The African Bin Laden behind the Uganda bombings
As befits a man who fears he has a US missile with his name on it, Ahmed Abdi Godane knows the importance of keeping a low profile. The leader of Somalia's al-Shebab militant movement, he prefers to be heard rather than seen, ranting away in radio broadcasts from his group's strongholds in northern Mogadishu. Thanks to his fatwahs against pop music, foreign films and even televised football, he already has a captive audience - as of last week, though, he made the rest of the world take notice too.
What happened in Kampala was just the beginning," he warned in his latest broadcast, gloating over Sunday's twin suicide bombings in the Ugandan capital, in which Shebab-backed "martyrs" slaughtered 76 people as they watched the World Cup final. "If Uganda and Burundi do not withdraw their troops from Somalia, there will be more bombings like these." Delivered with the same fiery rhetoric with which he recently declared himself "at Osama bin Laden's service", Godane's warning confirmed what many outside Somalia have long dreaded: that the Shebab, which has imposed a Taliban-style regime across much of the anarchic, war-torn land, would one day begin exporting its brand of Islamist violence to the wider world.

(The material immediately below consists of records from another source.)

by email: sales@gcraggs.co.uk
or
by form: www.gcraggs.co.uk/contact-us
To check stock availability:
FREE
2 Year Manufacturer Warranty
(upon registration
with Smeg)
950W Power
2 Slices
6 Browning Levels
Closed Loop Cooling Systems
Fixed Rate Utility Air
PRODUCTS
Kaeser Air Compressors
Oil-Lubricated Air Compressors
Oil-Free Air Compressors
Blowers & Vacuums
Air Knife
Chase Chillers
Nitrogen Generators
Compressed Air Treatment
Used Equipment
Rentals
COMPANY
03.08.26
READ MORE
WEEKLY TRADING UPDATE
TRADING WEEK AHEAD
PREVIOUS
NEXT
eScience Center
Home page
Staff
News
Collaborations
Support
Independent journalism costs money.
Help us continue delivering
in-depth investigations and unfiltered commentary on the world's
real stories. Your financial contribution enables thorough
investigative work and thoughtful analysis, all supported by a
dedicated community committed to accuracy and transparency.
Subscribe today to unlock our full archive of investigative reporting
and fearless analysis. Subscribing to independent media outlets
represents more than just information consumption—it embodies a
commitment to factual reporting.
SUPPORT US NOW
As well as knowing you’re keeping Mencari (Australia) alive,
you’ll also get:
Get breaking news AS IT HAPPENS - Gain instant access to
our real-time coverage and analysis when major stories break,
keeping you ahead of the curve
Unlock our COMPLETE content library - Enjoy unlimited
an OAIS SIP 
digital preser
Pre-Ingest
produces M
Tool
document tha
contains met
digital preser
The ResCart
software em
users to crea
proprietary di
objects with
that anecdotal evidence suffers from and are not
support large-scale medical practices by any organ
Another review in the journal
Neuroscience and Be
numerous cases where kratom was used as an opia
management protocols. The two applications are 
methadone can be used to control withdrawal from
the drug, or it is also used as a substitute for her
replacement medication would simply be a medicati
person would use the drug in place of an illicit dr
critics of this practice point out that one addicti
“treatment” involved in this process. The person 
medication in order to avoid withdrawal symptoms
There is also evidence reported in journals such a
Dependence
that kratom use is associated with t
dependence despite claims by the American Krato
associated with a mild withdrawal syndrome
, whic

Last Sunday's attacks, designed to punish both Uganda and Burundi for providing troops to support Mogadishu's shaky Western-backed provisional government, marked the first time the group had struck outside its own borders. Now, having proved the Shebab's credentials as the world's newest international terrorist group, security officials fear it is only a matter of time before Godane, also known as Abu Zubayr, orders similar attacks against the West.
"This is a move into a different league altogether, and will put Godane and al Shebab on the world map," one Nairobi-based security official told The Sunday Telegraph. "He is very much of the international jihads mindset, and wants Islamic rule across the world, from Somalia to Alaska."

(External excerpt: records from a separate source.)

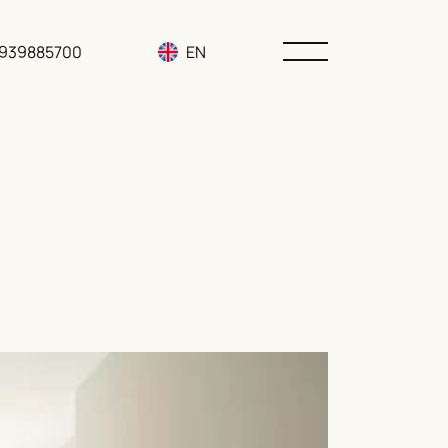
3939885700
EN
RU
UA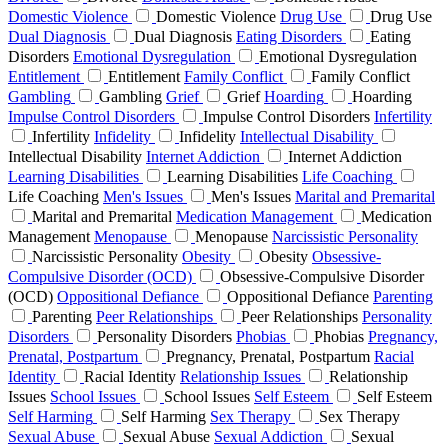
Domestic Violence
Domestic Violence
Drug Use
Drug Use
Dual Diagnosis
Dual Diagnosis
Eating Disorders
Eating
Disorders
Emotional Dysregulation
Emotional Dysregulation
Entitlement
Entitlement
Family Conflict
Family Conflict
Gambling
Gambling
Grief
Grief
Hoarding
Hoarding
Impulse Control Disorders
Impulse Control Disorders
Infertility
Infertility
Infidelity
Infidelity
Intellectual Disability
Intellectual Disability
Internet Addiction
Internet Addiction
Learning Disabilities
Learning Disabilities
Life Coaching
Life Coaching
Men's Issues
Men's Issues
Marital and Premarital
Marital and Premarital
Medication Management
Medication
Management
Menopause
Menopause
Narcissistic Personality
Narcissistic Personality
Obesity
Obesity
Obsessive-
Compulsive Disorder (OCD)
Obsessive-Compulsive Disorder
(OCD)
Oppositional Defiance
Oppositional Defiance
Parenting
Parenting
Peer Relationships
Peer Relationships
Personality
Disorders
Personality Disorders
Phobias
Phobias
Pregnancy,
Prenatal, Postpartum
Pregnancy, Prenatal, Postpartum
Racial
Identity
Racial Identity
Relationship Issues
Relationship
Issues
School Issues
School Issues
Self Esteem
Self Esteem
Self Harming
Self Harming
Sex Therapy
Sex Therapy
Sexual Abuse
Sexual Abuse
Sexual Addiction
Sexual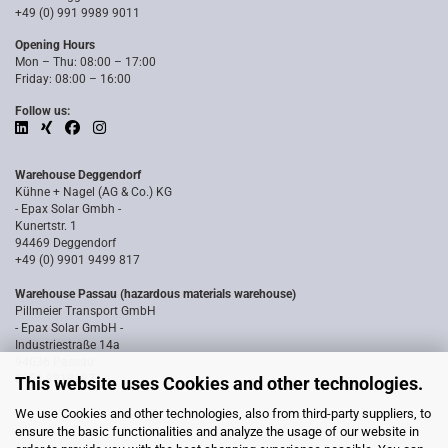
+49 (0) 991 9989 9011
Opening Hours
Mon – Thu: 08:00 – 17:00
Friday: 08:00 – 16:00
Follow us:
Warehouse Deggendorf
Kühne + Nagel (AG & Co.) KG
- Epax Solar Gmbh -
Kunertstr. 1
94469 Deggendorf
+49 (0) 9901 9499 817
Warehouse Passau (hazardous materials warehouse)
Pillmeier Transport GmbH
- Epax Solar GmbH -
Industriestraße 14a
94036 Passau
0851 8818187
This website uses Cookies and other technologies.
We use Cookies and other technologies, also from third-party suppliers, to
ensure the basic functionalities and analyze the usage of our website in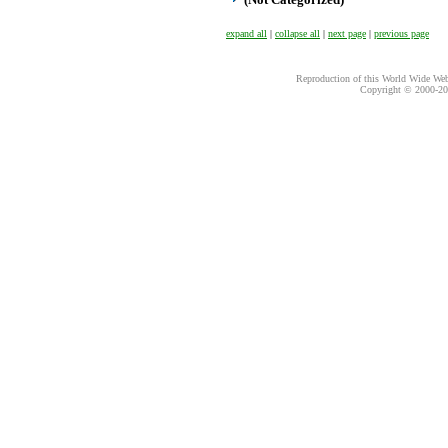
expand all
|
collapse all
|
next page
|
previous page
Reproduction of this World Wide Web 
Copyright © 2000-
20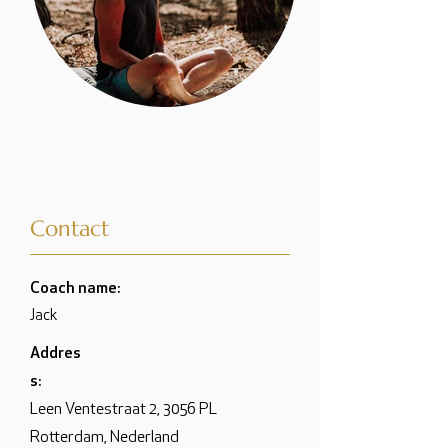
Contact
Coach name:
Jack
Addres
s:
Leen Ventestraat 2, 3056 PL
Rotterdam, Nederland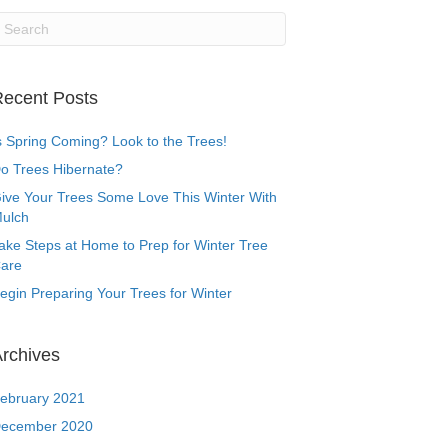
ecent Posts
s Spring Coming? Look to the Trees!
o Trees Hibernate?
ive Your Trees Some Love This Winter With
ulch
ake Steps at Home to Prep for Winter Tree
are
egin Preparing Your Trees for Winter
rchives
ebruary 2021
ecember 2020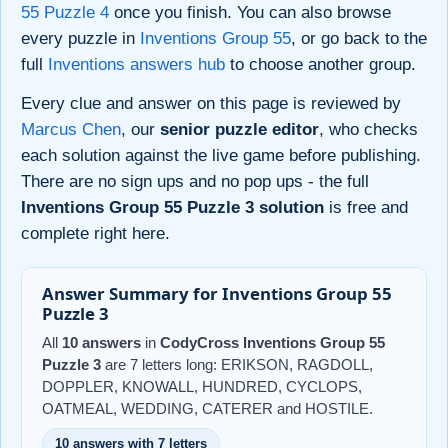
55 Puzzle 4
once you finish. You can also browse
every puzzle in
Inventions Group 55
, or go back to the
full
Inventions answers hub
to choose another group.
Every clue and answer on this page is reviewed by
Marcus Chen
, our
senior puzzle editor
, who checks
each solution against the live game before publishing.
There are no sign ups and no pop ups - the full
Inventions Group 55 Puzzle 3 solution
is free and
complete right here.
Answer Summary for Inventions Group 55
Puzzle 3
All
10 answers
in
CodyCross Inventions Group 55
Puzzle 3
are 7 letters long: ERIKSON, RAGDOLL,
DOPPLER, KNOWALL, HUNDRED, CYCLOPS,
OATMEAL, WEDDING, CATERER and HOSTILE.
10 answers with 7 letters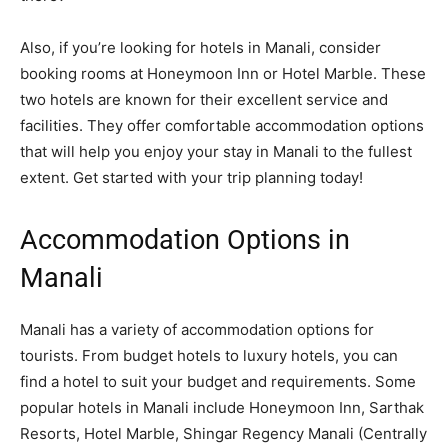
Also, if you’re looking for hotels in Manali, consider
booking rooms at Honeymoon Inn or Hotel Marble. These
two hotels are known for their excellent service and
facilities. They offer comfortable accommodation options
that will help you enjoy your stay in Manali to the fullest
extent. Get started with your trip planning today!
Accommodation Options in
Manali
Manali has a variety of accommodation options for
tourists. From budget hotels to luxury hotels, you can
find a hotel to suit your budget and requirements. Some
popular hotels in Manali include Honeymoon Inn,
Sarthak
Resorts
, Hotel Marble, Shingar Regency Manali (Centrally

Just like the piracy crisis off Somalia's coastline, the Shebab's declaration of wider war is a sign of how Somalia's problems are becoming those of the wider region. The Ugandan president, Yoweri Museveni, whose security forces yesterday arrested 20 people in connection with the bombings, has called for more troops to be sent Somalia, this time not as bodyguards to the government, but to hunt down the Shebab. "We are going on the offensive and will get these people," he vowed, calling on other African nations to help beef up the force from its current 5,000 to at least 20,000.
But many fear that would play directly into Godane's hands, allowing him to raise the spectre of a foreign "invasion" against which more Somalis would flock to the Shebab. Such a scenario could ignite a region-wide conflict, pitting the mainly Christian nations of the rest of East Africa against the predominantly Muslim population of Somalia.